Just as a data point, I've had a look into urldowloaders logs today for nytimes and apparently the last time we got an error has been in May 4th (2 errors). Before that, we had a spew of errors on April 19th (~20) a pattern that continues until 4th of March, at which point we no longer have data in logstash.

Total number of errors: 743
Domains: nytimes.com, www.nytimes.com
Definition of error: HTTP 403
Time range of errors: 2024-03-04 to 2024-05-04

I noticed science direct is still giving us 200s across the board:

https://logstash.wikimedia.org/goto/d1c901fbadc2b726c357bcf357f9e37c

But obviously they are still blocking our requests... is it just that connect is fine, it's only the get requests that are blocked? Why aren't the get requests getting logged, then? (I think I still don't understand exactly what url downloader does!)

Splitting from the main thread, to inquire about this specifically:

I 'll have a deeper look tomorrow.

urldownloaders don't have the visibility needed to look at URLs since most sites are accessed over HTTPS. So the only thing they do see is URL domains, not paths. We need Citoid to log out what requests it sees.

I'm implementing logging in citoid now, but - don't we mostly need to know the domain, not the path, anyway? As it lets us sort by hosts that are blocking us? I don't think we actually need the full path...

The best solution would be to split them to url.domain and url.path. That way we can aggregate according to our needs in logstash.

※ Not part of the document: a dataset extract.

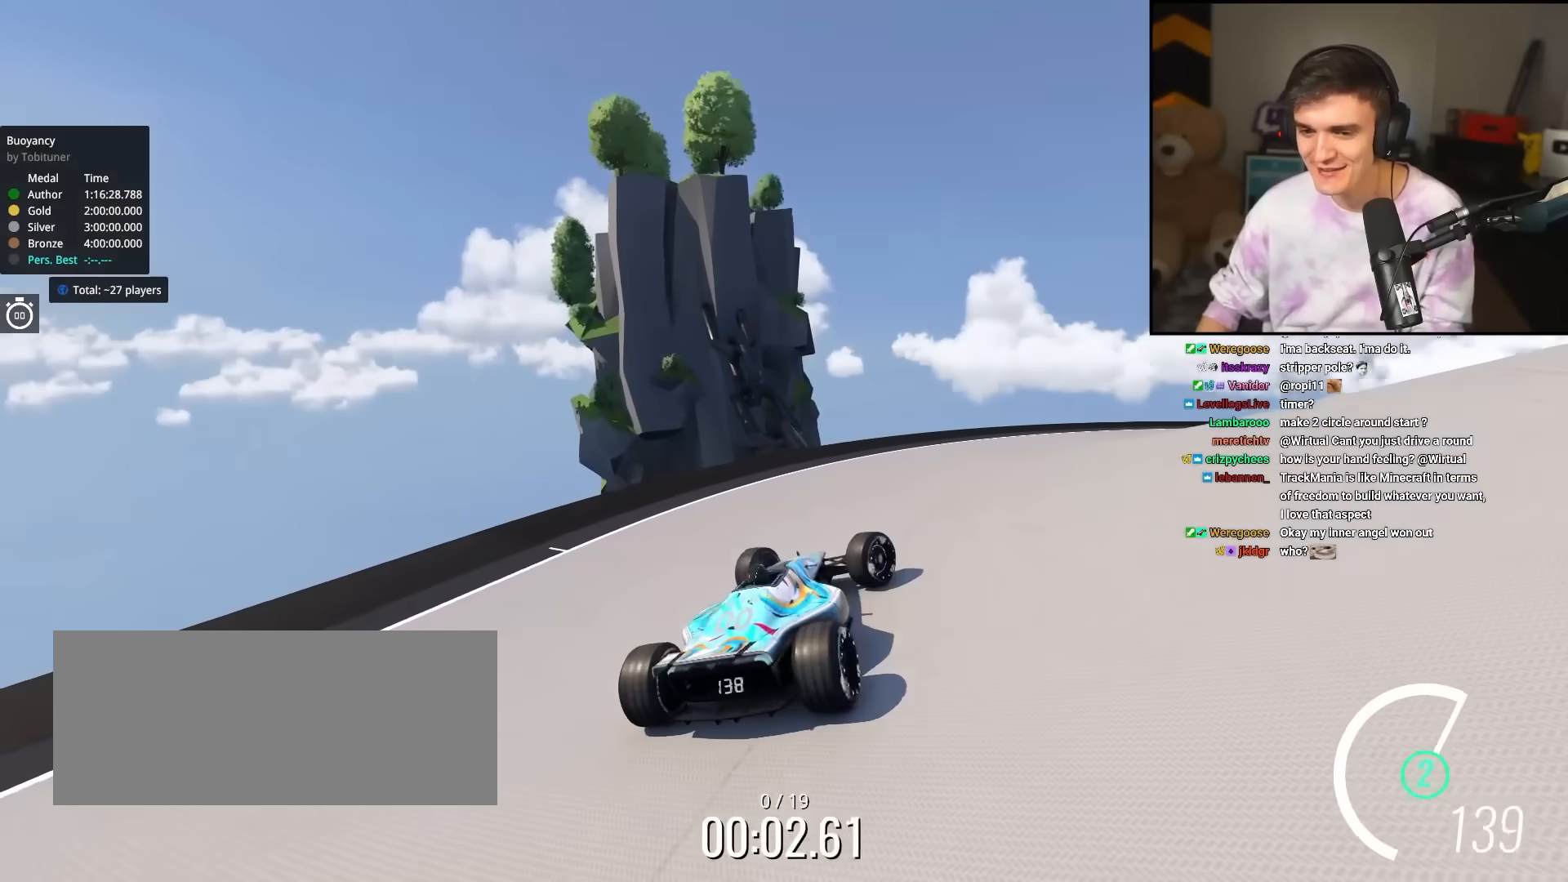
{"keys": ["right", "up"], "events": []}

Just as a data point, I've had a look into urldowloaders logs today for nytimes and apparently the last time we got an error has been in May 4th (2 errors). Before that, we had a spew of errors on April 19th (~20) a pattern that continues until 4th of March, at which point we no longer have data in logstash.

Total number of errors: 743
Domains: nytimes.com, www.nytimes.com
Definition of error: HTTP 403
Time range of errors: 2024-03-04 to 2024-05-04

I noticed science direct is still giving us 200s across the board:

https://logstash.wikimedia.org/goto/d1c901fbadc2b726c357bcf357f9e37c

But obviously they are still blocking our requests... is it just that connect is fine, it's only the get requests that are blocked? Why aren't the get requests getting logged, then? (I think I still don't understand exactly what url downloader does!)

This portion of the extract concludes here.